Even the food had moved up a notch. It is pleasant without reaching any serious culinary standards. My wild mushrooms in a pastry basket had very good pastry, my companion (there's a word I hate!) had aubergine and sour cream mousse with toasted pumpkin seeds. And liked it. My beef stroganoff was pretty revolting, old and tired beef strips in indifferent wild rice; the lady chose better with salmon baked in puff pastry with fennel and dill. The butterscotch crepes with cream cheese and ginger could generously be described as adequate. But the overall feel of the evening was rather endearing.

No-one wants major meals every time they go out, it would be too exhausting. Ambience and charm make up for a lot. I do wonder, though, about all those diners sitting in a corridor leading from the bar to the back room and the greenhouse area. I've decided that any restaurant that can sell seats in a passageway must have some secret of success.

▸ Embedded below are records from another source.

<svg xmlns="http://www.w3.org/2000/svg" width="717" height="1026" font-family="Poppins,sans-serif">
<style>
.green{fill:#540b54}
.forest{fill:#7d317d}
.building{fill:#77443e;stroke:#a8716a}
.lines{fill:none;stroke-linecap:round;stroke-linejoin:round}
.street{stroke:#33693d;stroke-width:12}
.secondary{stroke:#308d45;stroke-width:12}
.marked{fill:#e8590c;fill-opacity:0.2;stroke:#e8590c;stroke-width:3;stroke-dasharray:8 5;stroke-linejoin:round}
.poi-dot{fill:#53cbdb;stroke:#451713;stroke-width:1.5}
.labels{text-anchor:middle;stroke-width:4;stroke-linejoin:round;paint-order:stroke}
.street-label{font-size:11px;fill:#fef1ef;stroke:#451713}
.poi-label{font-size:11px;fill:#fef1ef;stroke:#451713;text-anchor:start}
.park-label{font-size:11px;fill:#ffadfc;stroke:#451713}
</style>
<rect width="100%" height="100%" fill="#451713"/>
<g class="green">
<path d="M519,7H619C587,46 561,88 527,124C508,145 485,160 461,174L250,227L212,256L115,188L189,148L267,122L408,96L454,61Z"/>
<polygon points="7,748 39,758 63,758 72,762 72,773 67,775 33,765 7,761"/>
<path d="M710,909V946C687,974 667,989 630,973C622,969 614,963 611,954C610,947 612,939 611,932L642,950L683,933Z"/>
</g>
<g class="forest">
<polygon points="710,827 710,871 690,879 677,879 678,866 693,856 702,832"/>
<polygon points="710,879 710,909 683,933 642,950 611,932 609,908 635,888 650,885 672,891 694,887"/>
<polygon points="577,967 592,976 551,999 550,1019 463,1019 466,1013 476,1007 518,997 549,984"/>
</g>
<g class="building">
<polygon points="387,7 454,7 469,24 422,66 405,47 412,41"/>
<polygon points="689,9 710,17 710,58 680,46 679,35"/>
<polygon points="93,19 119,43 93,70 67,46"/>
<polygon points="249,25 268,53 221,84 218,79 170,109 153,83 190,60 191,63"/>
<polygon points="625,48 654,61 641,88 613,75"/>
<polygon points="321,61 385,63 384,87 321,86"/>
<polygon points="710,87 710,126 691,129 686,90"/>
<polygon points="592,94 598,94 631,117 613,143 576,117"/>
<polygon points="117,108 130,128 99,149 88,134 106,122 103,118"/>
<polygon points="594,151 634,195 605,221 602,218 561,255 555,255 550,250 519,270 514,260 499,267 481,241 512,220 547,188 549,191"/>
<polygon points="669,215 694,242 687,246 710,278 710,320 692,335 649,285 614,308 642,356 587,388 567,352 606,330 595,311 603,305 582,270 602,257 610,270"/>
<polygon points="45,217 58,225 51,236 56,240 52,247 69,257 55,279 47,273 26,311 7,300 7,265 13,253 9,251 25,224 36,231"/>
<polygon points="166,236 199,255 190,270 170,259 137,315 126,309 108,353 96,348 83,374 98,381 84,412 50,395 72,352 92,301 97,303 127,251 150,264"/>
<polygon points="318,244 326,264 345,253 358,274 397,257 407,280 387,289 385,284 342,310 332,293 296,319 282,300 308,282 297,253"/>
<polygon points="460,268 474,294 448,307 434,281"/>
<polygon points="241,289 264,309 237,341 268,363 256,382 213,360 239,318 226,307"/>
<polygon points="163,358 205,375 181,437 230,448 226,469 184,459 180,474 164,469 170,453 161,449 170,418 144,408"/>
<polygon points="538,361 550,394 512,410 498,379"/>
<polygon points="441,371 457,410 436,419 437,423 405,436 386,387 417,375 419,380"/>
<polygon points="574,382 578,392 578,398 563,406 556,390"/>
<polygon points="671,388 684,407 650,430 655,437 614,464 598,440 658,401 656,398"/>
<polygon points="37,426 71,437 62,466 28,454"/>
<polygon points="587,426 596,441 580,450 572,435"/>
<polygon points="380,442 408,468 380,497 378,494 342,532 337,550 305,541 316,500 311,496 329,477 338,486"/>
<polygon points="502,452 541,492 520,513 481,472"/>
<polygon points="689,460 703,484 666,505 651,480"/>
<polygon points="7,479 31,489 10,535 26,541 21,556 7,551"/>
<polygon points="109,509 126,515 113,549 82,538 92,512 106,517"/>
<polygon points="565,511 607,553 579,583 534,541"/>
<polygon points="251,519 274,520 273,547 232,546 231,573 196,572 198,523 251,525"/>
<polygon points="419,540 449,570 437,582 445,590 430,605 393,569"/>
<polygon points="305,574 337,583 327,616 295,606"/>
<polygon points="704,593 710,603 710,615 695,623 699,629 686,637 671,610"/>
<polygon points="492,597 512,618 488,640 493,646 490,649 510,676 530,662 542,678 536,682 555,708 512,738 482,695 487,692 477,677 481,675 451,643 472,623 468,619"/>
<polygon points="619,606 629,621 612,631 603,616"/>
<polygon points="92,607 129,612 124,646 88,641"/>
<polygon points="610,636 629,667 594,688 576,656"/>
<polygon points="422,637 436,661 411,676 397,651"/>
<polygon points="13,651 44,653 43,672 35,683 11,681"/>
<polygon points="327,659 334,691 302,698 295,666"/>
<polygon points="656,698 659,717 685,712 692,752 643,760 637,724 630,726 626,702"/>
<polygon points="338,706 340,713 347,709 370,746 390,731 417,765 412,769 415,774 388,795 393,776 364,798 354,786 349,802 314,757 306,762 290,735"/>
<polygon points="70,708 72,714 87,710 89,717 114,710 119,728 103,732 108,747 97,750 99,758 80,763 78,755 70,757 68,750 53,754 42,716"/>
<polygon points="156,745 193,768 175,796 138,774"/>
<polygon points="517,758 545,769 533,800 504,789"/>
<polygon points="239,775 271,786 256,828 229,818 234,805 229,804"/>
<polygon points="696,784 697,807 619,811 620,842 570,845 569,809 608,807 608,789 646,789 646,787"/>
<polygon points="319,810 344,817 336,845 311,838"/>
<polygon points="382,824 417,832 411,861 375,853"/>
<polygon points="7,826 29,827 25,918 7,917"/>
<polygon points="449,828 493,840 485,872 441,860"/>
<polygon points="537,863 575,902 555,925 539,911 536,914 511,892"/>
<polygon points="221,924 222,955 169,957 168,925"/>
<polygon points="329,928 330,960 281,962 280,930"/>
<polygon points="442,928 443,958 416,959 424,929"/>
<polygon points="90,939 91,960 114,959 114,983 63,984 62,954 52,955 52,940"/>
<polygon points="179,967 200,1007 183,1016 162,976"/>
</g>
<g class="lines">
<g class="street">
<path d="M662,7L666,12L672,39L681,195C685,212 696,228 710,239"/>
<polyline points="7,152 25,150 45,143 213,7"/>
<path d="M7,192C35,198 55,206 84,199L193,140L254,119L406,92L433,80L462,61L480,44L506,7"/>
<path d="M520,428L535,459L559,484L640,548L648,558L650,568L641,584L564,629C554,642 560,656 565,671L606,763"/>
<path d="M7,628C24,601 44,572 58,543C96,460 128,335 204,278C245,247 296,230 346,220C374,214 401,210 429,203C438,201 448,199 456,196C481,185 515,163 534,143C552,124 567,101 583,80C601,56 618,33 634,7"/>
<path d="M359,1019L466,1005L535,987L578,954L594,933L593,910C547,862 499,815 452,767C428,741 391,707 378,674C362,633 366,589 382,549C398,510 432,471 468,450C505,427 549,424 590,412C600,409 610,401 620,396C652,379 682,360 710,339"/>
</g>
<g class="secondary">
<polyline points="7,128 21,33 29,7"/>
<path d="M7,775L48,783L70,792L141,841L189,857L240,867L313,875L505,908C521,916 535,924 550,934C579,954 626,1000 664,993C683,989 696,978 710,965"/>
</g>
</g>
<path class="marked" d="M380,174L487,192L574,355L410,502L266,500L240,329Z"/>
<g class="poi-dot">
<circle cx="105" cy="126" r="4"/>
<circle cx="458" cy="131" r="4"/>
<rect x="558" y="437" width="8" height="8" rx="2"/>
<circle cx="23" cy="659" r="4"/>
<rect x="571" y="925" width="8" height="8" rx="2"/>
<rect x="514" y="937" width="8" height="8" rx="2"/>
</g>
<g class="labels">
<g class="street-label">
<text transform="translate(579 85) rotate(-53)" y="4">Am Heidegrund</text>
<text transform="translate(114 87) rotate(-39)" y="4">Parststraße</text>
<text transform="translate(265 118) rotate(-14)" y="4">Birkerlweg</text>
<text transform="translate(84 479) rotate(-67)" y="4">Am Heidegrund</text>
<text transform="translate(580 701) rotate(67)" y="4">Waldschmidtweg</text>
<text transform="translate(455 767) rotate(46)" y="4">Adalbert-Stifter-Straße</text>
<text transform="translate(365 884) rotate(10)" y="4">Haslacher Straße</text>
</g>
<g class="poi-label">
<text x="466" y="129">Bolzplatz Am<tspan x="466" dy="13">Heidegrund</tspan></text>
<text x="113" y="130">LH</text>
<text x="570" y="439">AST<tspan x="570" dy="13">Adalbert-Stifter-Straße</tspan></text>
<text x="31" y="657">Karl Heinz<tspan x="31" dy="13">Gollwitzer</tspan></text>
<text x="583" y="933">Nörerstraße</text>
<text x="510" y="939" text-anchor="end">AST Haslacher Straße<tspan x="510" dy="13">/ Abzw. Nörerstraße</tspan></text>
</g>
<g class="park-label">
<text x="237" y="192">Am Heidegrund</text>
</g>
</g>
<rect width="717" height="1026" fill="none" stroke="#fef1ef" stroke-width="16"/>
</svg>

Nico Ladenis once said to me ruminatively, "You don't go out of your own area much, do you Michael? You don't even go to town very often." I remember London when there were no parking meters, no yellow lines, you could park anywhere at all and there were so few cars no-one cared. Why should I pay the chauffeur overtime just to eat in the West End?

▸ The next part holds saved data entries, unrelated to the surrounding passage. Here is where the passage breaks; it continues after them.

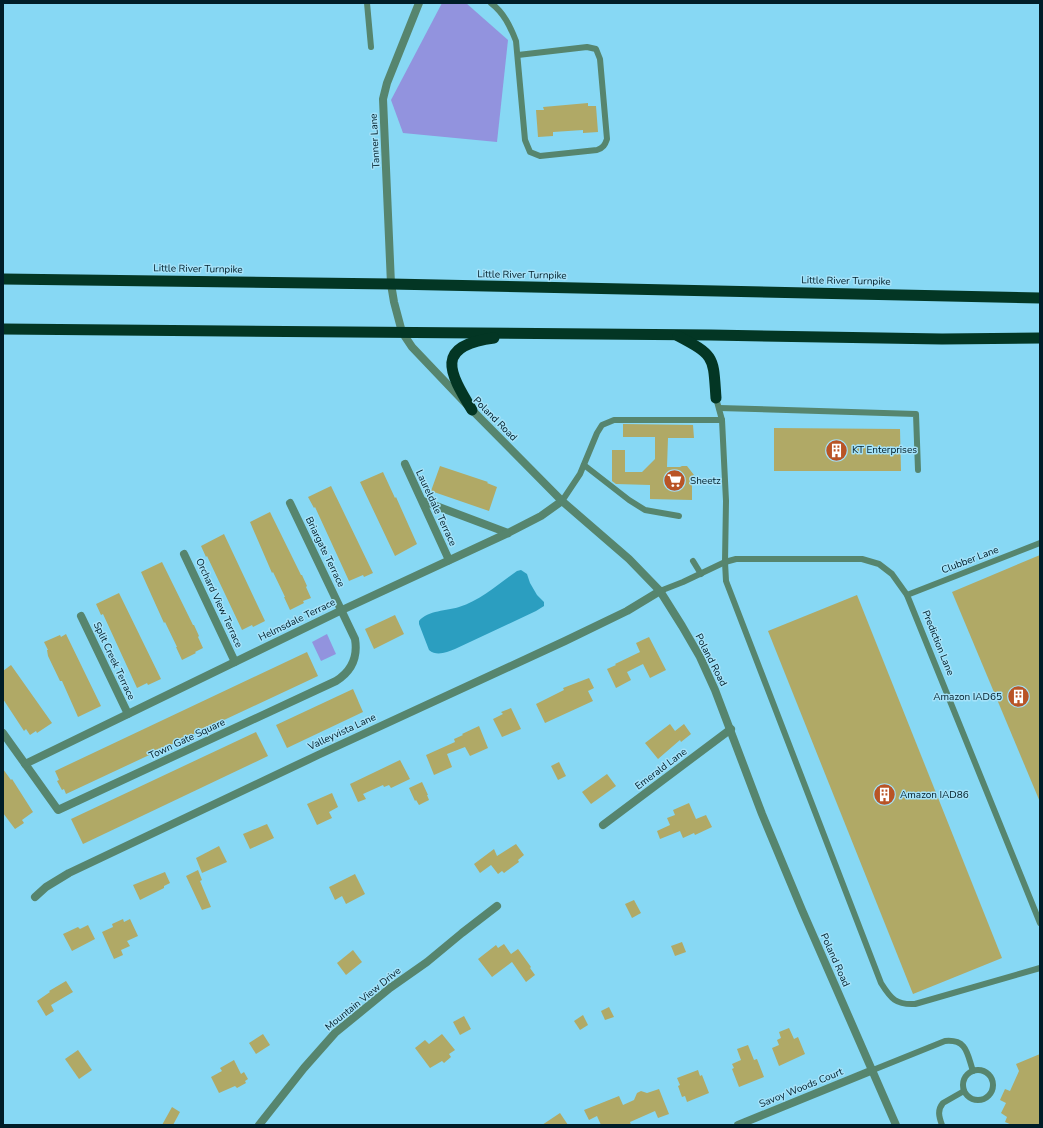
<svg xmlns="http://www.w3.org/2000/svg" width="1043" height="1128" font-family="'Nunito Sans',sans-serif">
	<style>
		.green { fill: #9293de }
		.water { fill: #2b9ec0 }
		.building { fill: #b0a966 }
		.lines { fill: none; stroke-linecap: round; stroke-linejoin: round }
		.service { stroke: #56856e; stroke-width: 6 }
		.minor { stroke: #56856e; stroke-width: 8 }
		.tertiary { stroke: #56856e; stroke-width: 8 }
		.trunk { stroke: #033624; stroke-width: 11 }
		.labels { text-anchor: middle; dominant-baseline: central; stroke-width: 3; stroke-linejoin: round; paint-order: stroke }
		.street-label { font-size: 10px; fill: #001d28; stroke: #a4e2f9 }
		.poi-label { font-size: 10px; fill: #001d28; stroke: #a4e2f9; text-anchor: start }
	</style>
	<rect width="100%" height="100%" fill="#87d8f4"/>
	<!-- green -->
	<g class="green">
		<polygon points="442,3 466,3 508,40 497,142 403,133 391,100"/>
		<polygon points="327,634 336,654 321,661 312,642"/>
	</g>
	<!-- water -->
	<path class="water" d="M521 570 527 574 530 583 537 595 544 602V606L536 611 455 649C447 652 437 657 429 650L419 624V621C428 610 447 611 459 607 481 600 498 584 517 571Z"/>
	<!-- building -->
	<g class="building">
		<polygon points="588,103 588,106 596,106 598,132 583,133 583,130 553,132 553,136 538,137 536,110 544,110 543,107"/>
		<polygon points="623,424 693,425 694,438 668,438 667,467 680,467 682,466 687,466 694,475 692,476 692,500 650,499 650,485 616,484 612,481 612,450 625,450 625,472 642,472 655,459 655,437 623,437"/>
		<polygon points="774,428 900,429 901,471 774,471"/>
		<polygon points="440,466 488,482 487,483 497,487 489,511 431,491"/>
		<polygon points="383,472 395,498 396,497 417,544 395,556 360,482"/>
		<polygon points="331,486 373,573 364,577 363,575 349,581 315,507 314,508 308,497"/>
		<polygon points="270,512 301,575 302,575 307,586 306,587 311,598 303,601 304,603 290,610 284,597 285,597 273,572 272,573 250,522"/>
		<polygon points="224,534 265,621 253,627 252,625 242,630 207,556 206,557 201,546"/>
		<polygon points="1040,555 1040,802 952,592"/>
		<polygon points="162,562 193,625 194,625 199,636 198,637 203,648 195,652 196,653 182,660 176,647 177,647 165,622 164,623 141,572"/>
		<polygon points="119,593 161,679 148,685 147,683 137,688 103,614 101,615 96,604"/>
		<polygon points="857,595 1002,958 913,994 768,631"/>
		<polygon points="395,615 404,634 374,649 365,629"/>
		<polygon points="66,634 101,706 78,717 62,681 60,681 48,656 47,650 48,650 44,642 60,635 61,637"/>
		<polygon points="649,637 666,670 650,678 643,664 627,672 631,680 616,688 607,669 616,665 615,664 640,652 636,643"/>
		<polygon points="307,652 318,676 66,794 64,789 62,790 57,781 59,780 55,771"/>
		<polygon points="11,665 52,723 37,733 36,731 30,735 26,729 24,731 3,699 3,671"/>
		<polygon points="589,678 594,688 588,691 593,701 545,723 536,704 564,690 563,688"/>
		<polygon points="353,689 363,712 287,748 276,725"/>
		<polygon points="511,708 521,729 502,737 493,719 503,714 501,712"/>
		<polygon points="670,724 675,731 684,724 691,734 681,742 680,740 658,759 645,743"/>
		<polygon points="479,726 488,748 470,756 465,747 447,754 452,767 434,775 426,755 455,742 454,739 463,735 462,734"/>
		<polygon points="256,732 268,756 83,844 71,819"/>
		<polygon points="400,760 410,779 391,788 389,785 384,787 383,785 363,794 366,799 358,802 350,784"/>
		<polygon points="559,762 566,776 558,780 551,766"/>
		<polygon points="3,769 11,780 12,779 33,812 22,820 24,823 15,829 3,813"/>
		<polygon points="607,774 616,786 591,804 582,792"/>
		<polygon points="422,782 428,795 427,795 429,800 419,805 416,800 415,801 409,788"/>
		<polygon points="332,793 338,807 329,812 332,818 317,825 307,804"/>
		<polygon points="689,803 696,819 706,815 712,827 695,835 694,833 683,838 680,831 660,839 657,831 670,825 667,818 675,815 673,810"/>
		<polygon points="267,824 274,838 250,849 243,834"/>
		<polygon points="516,844 524,855 518,860 519,862 504,873 502,871 498,874 491,865 480,873 474,864 494,849 497,856"/>
		<polygon points="219,846 227,862 202,873 196,858"/>
		<polygon points="198,870 202,880 200,881 211,907 202,910 186,876"/>
		<polygon points="165,872 170,883 164,886 164,888 140,900 133,885"/>
		<polygon points="355,874 365,894 346,904 342,896 335,900 329,887"/>
		<polygon points="634,900 641,913 632,918 625,904"/>
		<polygon points="123,919 124,922 130,919 138,936 127,941 130,946 121,950 123,955 114,959 102,932 113,927 112,924"/>
		<polygon points="88,925 95,939 72,951 63,934 78,927 80,929"/>
		<polygon points="682,942 686,952 675,956 671,946"/>
		<polygon points="504,944 511,954 518,949 531,967 530,968 535,975 526,982 512,962 492,977 478,959 496,945 498,948"/>
		<polygon points="353,950 362,962 346,975 337,963"/>
		<polygon points="66,981 73,992 51,1005 54,1011 46,1016 37,1001 50,992 49,991"/>
		<polygon points="609,1007 614,1017 605,1020 601,1011"/>
		<polygon points="583,1015 588,1025 580,1030 574,1021"/>
		<polygon points="464,1016 471,1029 460,1035 453,1022"/>
		<polygon points="789,1028 794,1039 798,1037 805,1054 779,1066 772,1048 779,1045 777,1040 781,1038 779,1032"/>
		<polygon points="263,1034 270,1045 256,1054 249,1043"/>
		<polygon points="442,1034 455,1050 449,1054 451,1057 444,1063 442,1061 430,1068 415,1048 425,1040 429,1044"/>
		<polygon points="748,1045 754,1060 757,1059 764,1077 739,1087 732,1069 734,1068 732,1064 741,1060 737,1049"/>
		<polygon points="78,1050 92,1070 79,1079 65,1059"/>
		<polygon points="1040,1054 1040,1125 1012,1125 1005,1122 1007,1117 1001,1113 1006,1103 1000,1100 1005,1089 1010,1091 1019,1071 1016,1064"/>
		<polygon points="234,1060 241,1074 244,1072 248,1079 245,1081 246,1083 237,1088 235,1086 219,1093 211,1077 222,1071 220,1068"/>
		<polygon points="698,1070 700,1076 702,1075 709,1093 687,1102 685,1096 682,1097 678,1086 680,1085 677,1078"/>
		<polygon points="659,1089 669,1114 658,1118 655,1111 630,1122 631,1125 601,1125 597,1116 589,1120 584,1110 619,1096 623,1105 634,1100 637,1093 641,1091 647,1093"/>
		<polygon points="172,1107 180,1112 173,1125 162,1125"/>
		<polygon points="560,1113 568,1125 542,1125"/>
	</g>
	<g class="lines">
		<!-- service -->
		<g class="service">
			<polyline points="367,3 371,47"/>
			<path d="M491 3C504 13 510 26 516 41L525 140 530 152 540 156 597 150C603 148 605 145 607 139L600 59 596 49 587 47 518 55"/>
			<path d="M716 398 722 420 726 501 725 562 726 581 881 983C891 999 896 1005 915 1004L1040 968"/>
			<polyline points="719,408 916,414 918,470"/>
			<polyline points="584,465 629,500 645,510 679,516"/>
			<polyline points="562,501 580,474 597,433 602,425 614,420 722,420"/>
			<polyline points="693,561 701,574"/>
			<polyline points="660,591 683,582 725,562 736,559 862,559 879,564 892,574 907,595 1040,923"/>
			<polyline points="907,595 1040,543"/>
			<path d="M873 1070 945 1041C967 1039 967 1053 973 1071"/>
			<circle cx="978" cy="1085" r="15"/>
			<path d="M942 1125C939 1117 937 1110 943 1103L964 1091"/>
		</g>
		<!-- minor -->
		<g class="minor">
			<polyline points="391,284 383,99 387,83 419,3"/>
			<polyline points="405,464 449,560"/>
			<polyline points="423,501 508,533"/>
			<polyline points="184,554 235,662"/>
			<polyline points="81,616 128,714"/>
			<path d="M3 733 58 810 336 681C352 671 358 657 355 639L290 503"/>
			<polyline points="25,764 342,610 508,533 541,516 562,501"/>
			<polyline points="603,825 731,729"/>
			<polyline points="35,897 46,887 69,873 318,755 565,641 627,611 660,591"/>
			<polyline points="259,1125 304,1068 335,1033 390,988 427,962 462,933 497,906"/>
			<polyline points="738,1125 873,1070"/>
		</g>
		<!-- tertiary -->
		<polyline class="tertiary" points="391,284 394,302 402,332 412,347 472,410 562,501 629,559 660,591 682,626 700,657 715,690 762,814 802,910 896,1125"/>
		<!-- trunk -->
		<g class="trunk">
			<polyline points="3,279 391,284 1040,298"/>
			<polyline points="3,329 711,335 942,339 1040,338"/>
			<path d="M678 336C716 356 713 357 716 398"/>
			<path d="M472 410C449 372 434 346 494 338"/>
		</g>
	</g>
	<!-- icons -->
	<defs>
		<symbol id="building-disc" viewBox="-11 -11 22 22"><circle r="9.5" fill="#b95426" stroke="#a4e2f9"/><path d="M-4-6H4V6H1V3H-1V6H-4ZM-2.5-4.3h1.7v1.8h-1.7ZM.8-4.3h1.7v1.8H.8ZM-2.5-1h1.7V.8h-1.7ZM.8-1h1.7V.8H.8Z" fill="#fff"/></symbol>
		<symbol id="supermarket-disc" viewBox="-11 -11 22 22"><circle r="9.5" fill="#b95426" stroke="#a4e2f9"/><path d="M-6-5.5h2.5l.6 2H6L4.5 2H-2.5L-4.4-4H-6ZM-1.5 3.2a1.3 1.3 0 1 0 .1 0ZM3 3.2a1.3 1.3 0 1 0 .1 0Z" fill="#fff"/></symbol>
	</defs>
	<g fill-rule="evenodd">
		<use href="#building-disc" x="824" y="438" width="25" height="25"/>
		<use href="#supermarket-disc" x="662" y="468" width="25" height="25"/>
		<use href="#building-disc" x="1006" y="684" width="25" height="25"/>
		<use href="#building-disc" x="872" y="782" width="25" height="25"/>
	</g>
	<g class="labels">
		<!-- street labels -->
		<g class="street-label">
			<text transform="translate(375 141) rotate(-93)">Tanner Lane</text>
			<text transform="translate(198 269) rotate(1)">Little River Turnpike</text>
			<text transform="translate(522 275) rotate(1)">Little River Turnpike</text>
			<text transform="translate(846 281) rotate(1)">Little River Turnpike</text>
			<text transform="translate(495 419) rotate(45)">Poland Road</text>
			<text transform="translate(436 508) rotate(65)">Laureldale Terrace</text>
			<text transform="translate(325 552) rotate(64)">Briargate Terrace</text>
			<text transform="translate(970 560) rotate(-21)">Clubber Lane</text>
			<text transform="translate(219 603) rotate(65)">Orchard View Terrace</text>
			<text transform="translate(297 620) rotate(-26)">Helmsdale Terrace</text>
			<text transform="translate(938 643) rotate(68)">Prediction Lane</text>
			<text transform="translate(711 660) rotate(63)">Poland Road</text>
			<text transform="translate(114 661) rotate(65)">Split Creek Terrace</text>
			<text transform="translate(342 732) rotate(-25)">Valleyvista Lane</text>
			<text transform="translate(187 739) rotate(-25)">Town Gate Square</text>
			<text transform="translate(661 769) rotate(-37)">Emerald Lane</text>
			<text transform="translate(835 960) rotate(66)">Poland Road</text>
			<text transform="translate(363 999) rotate(-39)">Mountain View Drive</text>
			<text transform="translate(801 1088) rotate(-22)">Savoy Woods Court</text>
		</g>
		<!-- poi labels -->
		<g class="poi-label">
			<text x="852" y="450">KT Enterprises</text>
			<text x="690" y="481">Sheetz</text>
			<text x="1002" y="697" text-anchor="end">Amazon IAD65</text>
			<text x="900" y="795">Amazon IAD86</text>
		</g>
	</g>
	<!-- border -->
	<rect width="1043" height="1128" fill="none" stroke="#001d28" stroke-width="8"/>
</svg>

I decided to go mad, leave my own area (Holland Park) and nip over to the South of France with Sarah. I was again vastly unimpressed with the horror of air travel. Why is it we are so often told the plane is going to be on time? I remember once I had a very alert travel agent and when I said to him a British Airways flight must be on time because they'd sworn it was, he said "Mr Winner, it is on the tarmac at Frankfurt with the engine on fire, it will not be leaving London soon at all!" He was right.

If today you pay the ridiculous price of first class in a desperate attempt to make life more pleasant, you can be sure the area will be full of people upgraded from coach or business and thus in my opinion overcrowded and horrible. I recall once having duck on British Airways and scraping off the sauce and seeing what looked like green mould. I pointed this out to the steward, who said, "It's mould, sir." "I didn't think we'd struck oil," I muttered ungraciously, and since then I've never eaten on a plane at all.

On last week's trip I faced the over-officiousness of airline staff. I had the same two very small bags I've always taken on club class and Sarah had one other tiny suitcase. "The flight's full, " I was told. "Put them in the hold." No good telling the British Airways rep the same-sized cases had been on thousands of times before. Eventually I stuck my briefcase into my suitcase for the journey on to the plane, and once inside took it out.

Needless to say the flight was not full at all, there were nine empty seats and masses of room for luggage.

And I'm still waiting to hear from BA why Concorde flights to Barbados are sold at three massively different prices. World's best airline? Hmmm.